Only the number is requested. Tally the lines of the data that hold the string "middle".

(Stored data)
-=-=-

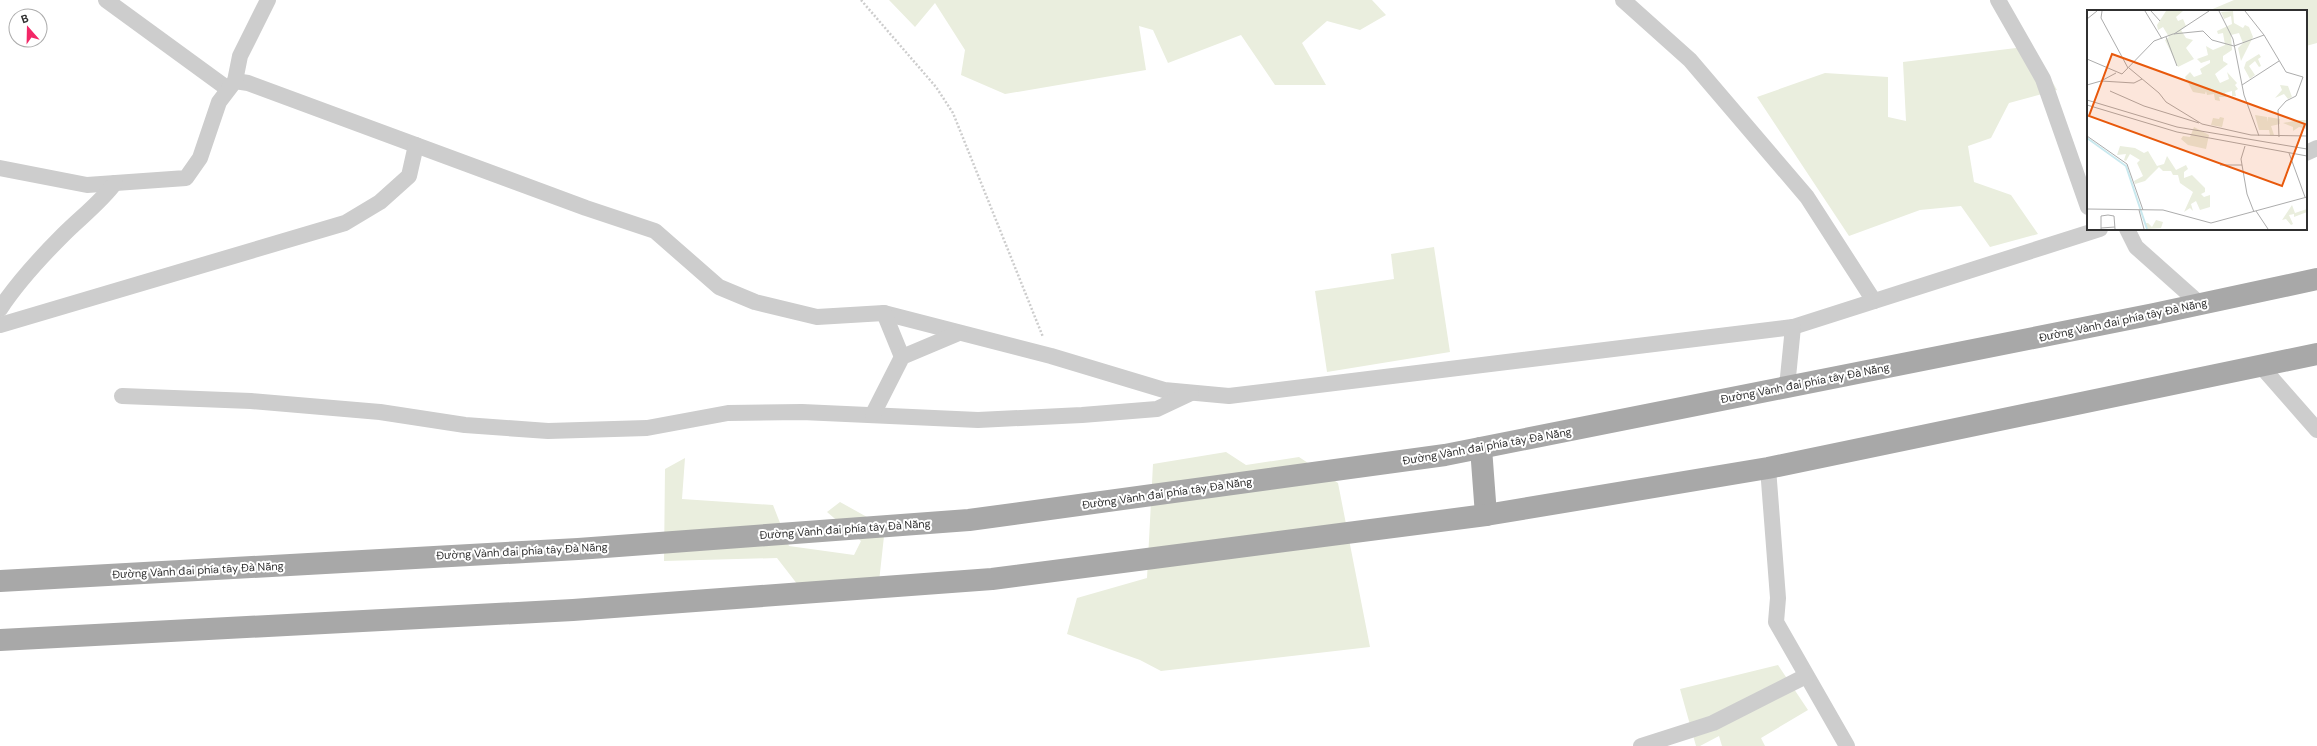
<svg xmlns="http://www.w3.org/2000/svg" width="2317" height="746" font-family="'DM Sans',sans-serif">
<rect width="100%" height="100%" fill="#fff"/>
<g fill="#eaeede">
<path d="M 889,0 L 1372,0 L 1386,15 L 1360,30 L 1327,21 L 1302,43 L 1326,85 L 1275,85 L 1241,35 L 1168,63 L 1153,30 L 1139,26 L 1146,70 L 1005,94 L 961,75 L 965,50 L 935,3 L 915,27 Z"/>
<path d="M 2234,0 L 2317,0 L 2317,43 L 2306,46 L 2306,11 L 2208,11 Z"/>
<path d="M 2032,46 L 2057,90 L 2009,103 L 1991,138 L 1968,146 L 1974,182 L 2011,195 L 2038,234 L 1990,247 L 1961,206 L 1920,210 L 1849,236 L 1757,97 L 1825,73 L 1888,77 L 1888,117 L 1906,121 L 1903,62 Z"/>
<path d="M 1434,247 L 1450,352 L 1327,372 L 1315,291 L 1394,279 L 1391,254 Z"/>
<path d="M 1226,452 L 1246,465 L 1299,457 L 1338,483 L 1370,647 L 1161,671 L 1140,660 L 1067,634 L 1077,598 L 1147,578 L 1153,464 Z"/>
<path d="M 685,458 L 682,499 L 773,505 L 789,546 L 854,555 L 861,541 L 827,512 L 840,502 L 885,527 L 878,591 L 808,598 L 777,558 L 664,561 L 665,469 Z"/>
<path d="M 1778,665 L 1808,710 L 1761,738 L 1765,746 L 1722,746 L 1719,736 L 1700,746 L 1696,746 L 1680,689 Z"/>
</g>
<g fill="none" stroke-linecap="round" stroke-linejoin="round">
<path stroke="#cdcdcd" stroke-width="2.5" stroke-dasharray="2 2" stroke-linecap="butt" d="M 861,0 L 936,87 L 953,113 L 1043,337"/>
<g stroke="#cdcdcd" stroke-width="16">
<path d="M 106,0 L 228,89"/>
<path d="M 1623,0 L 1690,60 L 1807,197 L 1874,301"/>
<path d="M 1998,0 L 2043,79 L 2088,207"/>
<path d="M 235,81 L 248,83 L 586,208 L 655,231 L 719,287 L 755,302 L 817,317 L 884,313 L 1051,356 L 1164,390 L 1229,396 L 1793,327 L 2100,229"/>
<path d="M 2306,153 L 2317,148"/>
<path d="M 0,168 L 87,185 L 186,178 L 200,158 L 219,102 L 235,81 L 240,56 L 268,0"/>
<path d="M 2127,229 L 2136,247 L 2200,304"/>
<path d="M 0,309 C 17,283 41,257 63,235 C 81,217 100,203 115,183"/>
<path d="M 884,313 L 902,357"/>
<path d="M 0,325 L 345,223 L 380,202 L 409,176 L 416,145"/>
<path d="M 2260,365 L 2317,430"/>
<path d="M 1787,387 L 1793,327"/>
<path d="M 122,396 L 251,401 L 380,412 L 465,425 L 548,431 L 647,428 L 728,413 L 802,412 L 978,420 L 1082,415 L 1157,409 L 1191,393"/>
<path d="M 873,414 L 902,357 L 959,333"/>
<path d="M 1768,468 L 1778,598 L 1776,622 L 1847,746"/>
<path d="M 1641,746 L 1713,723 L 1806,676"/>
</g>
<g stroke="#a8a8a8" stroke-width="22">
<path d="M 1481,448 L 1486,515"/>
<path d="M 0,581 L 578,549 L 969,520 L 1445,455 L 2154,314 L 2317,279"/>
<path d="M 0,640 L 573,610 L 992,579 L 1486,515 L 1768,468 L 2317,354"/>
</g>
</g>
<g text-anchor="middle" stroke-width="4" stroke-linejoin="round" paint-order="stroke">
<g font-size="11" fill="#303030" stroke="#fff">
<text transform="translate(2123 320) rotate(-12)" y="4">Đường Vành đai phía tây Đà Nẵng</text>
<text transform="translate(1805 383) rotate(-11)" y="4">Đường Vành đai phía tây Đà Nẵng</text>
<text transform="translate(1487 446) rotate(-10)" y="4">Đường Vành đai phía tây Đà Nẵng</text>
<text transform="translate(1167 493) rotate(-8)" y="4">Đường Vành đai phía tây Đà Nẵng</text>
<text transform="translate(845 529) rotate(-4)" y="4">Đường Vành đai phía tây Đà Nẵng</text>
<text transform="translate(522 551) rotate(-3)" y="4">Đường Vành đai phía tây Đà Nẵng</text>
<text transform="translate(198 570) rotate(-3)" y="4">Đường Vành đai phía tây Đà Nẵng</text>
</g>
</g>
<g transform="translate(2087 10)">
<rect width="220" height="220" fill="#fff"/>
<path d="M 79,1 L 96,1 L 89,7 L 91,11 L 96,9 L 99,16 L 94,20 L 99,28 L 106,30 L 99,38 L 107,49 L 91,57 L 78,30 L 82,27 L 76,17 L 71,20 L 70,15 ZM 146,1 L 147,13 L 156,18 L 158,15 L 162,17 L 166,27 L 154,51 L 151,38 L 156,33 L 152,23 L 144,25 L 145,40 L 136,46 L 136,51 L 141,54 L 128,64 L 133,73 L 142,69 L 140,62 L 150,73 L 148,75 L 151,79 L 148,81 L 149,86 L 145,86 L 145,81 L 138,83 L 140,87 L 132,87 L 133,91 L 128,90 L 127,84 L 120,85 L 119,81 L 118,84 L 106,82 L 98,67 L 103,62 L 107,67 L 115,64 L 113,59 L 123,53 L 123,50 L 114,53 L 110,49 L 121,45 L 119,36 L 126,40 L 138,35 L 136,23 L 131,24 L 130,21 L 145,14 L 144,6 L 137,9 L 134,2 ZM 172,44 L 174,47 L 171,49 L 174,56 L 172,57 L 168,51 L 162,56 L 168,65 L 163,69 L 157,58 L 159,52 ZM 193,75 L 201,76 L 205,87 L 201,89 L 197,84 L 188,88 L 195,80 ZM 168,105 L 180,107 L 180,112 L 181,107 L 193,109 L 193,114 L 184,116 L 187,125 L 183,125 L 182,120 L 172,120 ZM 133,107 L 137,108 L 135,117 L 124,115 L 126,108 L 132,109 ZM 213,110 L 219,110 L 220,119 L 212,117 L 206,121 L 206,117 L 196,113 ZM 107,117 L 122,125 L 119,139 L 101,135 L 94,129 L 96,126 L 103,127 ZM 33,136 L 48,138 L 57,143 L 61,141 L 70,156 L 77,154 L 80,146 L 89,160 L 99,155 L 101,159 L 97,162 L 97,168 L 105,165 L 118,178 L 118,182 L 114,184 L 117,187 L 123,185 L 123,197 L 113,200 L 109,191 L 104,194 L 106,201 L 103,198 L 97,202 L 106,182 L 93,173 L 91,165 L 86,165 L 84,161 L 76,161 L 72,157 L 58,171 L 48,174 L 47,171 L 56,166 L 50,153 L 53,150 L 43,144 L 39,151 L 37,150 L 39,144 L 30,145 ZM 205,195 L 208,203 L 220,199 L 220,202 L 207,207 L 207,204 L 202,205 L 206,214 L 204,215 L 199,209 L 195,210 ZM 69,210 L 76,212 L 74,218 L 60,219 L 58,213 L 61,213 L 65,217 Z" fill="#eaeede"/>
<path fill="none" stroke="#c9e9ef" stroke-width="2" d="M 0,128 L 39,156 L 60,219"/>
<path fill="none" stroke="#acacac" stroke-width="1" d="M 15,1 L 14,8 L 41,58M 58,1 L 75,29M 64,1 L 73,11M 132,1 L 146,29 L 157,85 L 172,126M 158,1 L 177,25 L 199,62 L 216,67 L 209,86 L 199,91 L 191,100 L 192,127M 0,9 L 10,1M 87,24 L 122,1M 79,27 L 90,56M 0,49 L 35,64 L 67,31 L 86,24 L 116,21 L 125,30 L 147,36 L 177,25M 42,58 L 72,83 L 79,92 L 115,114 L 164,125 L 220,126M 14,71 L 29,63M 0,75 L 14,71 L 47,73 L 55,69M 155,75 L 192,51M 23,81 L 57,96 L 112,113M 0,90 L 90,117 L 220,139M 0,95 L 90,122 L 220,146M 0,126 L 40,154 L 56,200M 158,136 L 154,149 L 160,184 L 167,202M 202,143 L 218,187M 133,155 L 155,155M 0,199 L 76,200 L 124,213 L 220,187M 52,200 L 57,219M 169,201 L 181,219M 14,218 L 28,217M 14,219 L 14,206 L 21,205 L 27,206 L 28,219"/>
<path fill="#e8590c" fill-opacity="0.15" stroke="#e8590c" stroke-width="2" d="M 25,44 L 218,114 L 195,176 L 2,106 Z"/>
<rect width="220" height="220" fill="none" stroke="#303030" stroke-width="2"/>
</g>
<g transform="translate(28 28) rotate(340)"><circle r="19" fill="#ffffff" stroke="#acacac"/>
<path d="M0-3L7 15L0 10L-7 15Z" fill="#f32767"/>
<text y="-6" font-size="11" font-weight="bold" text-anchor="middle" fill="#303030">B</text>
</g>
</svg>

-=-=-

Solution for this problem ->
2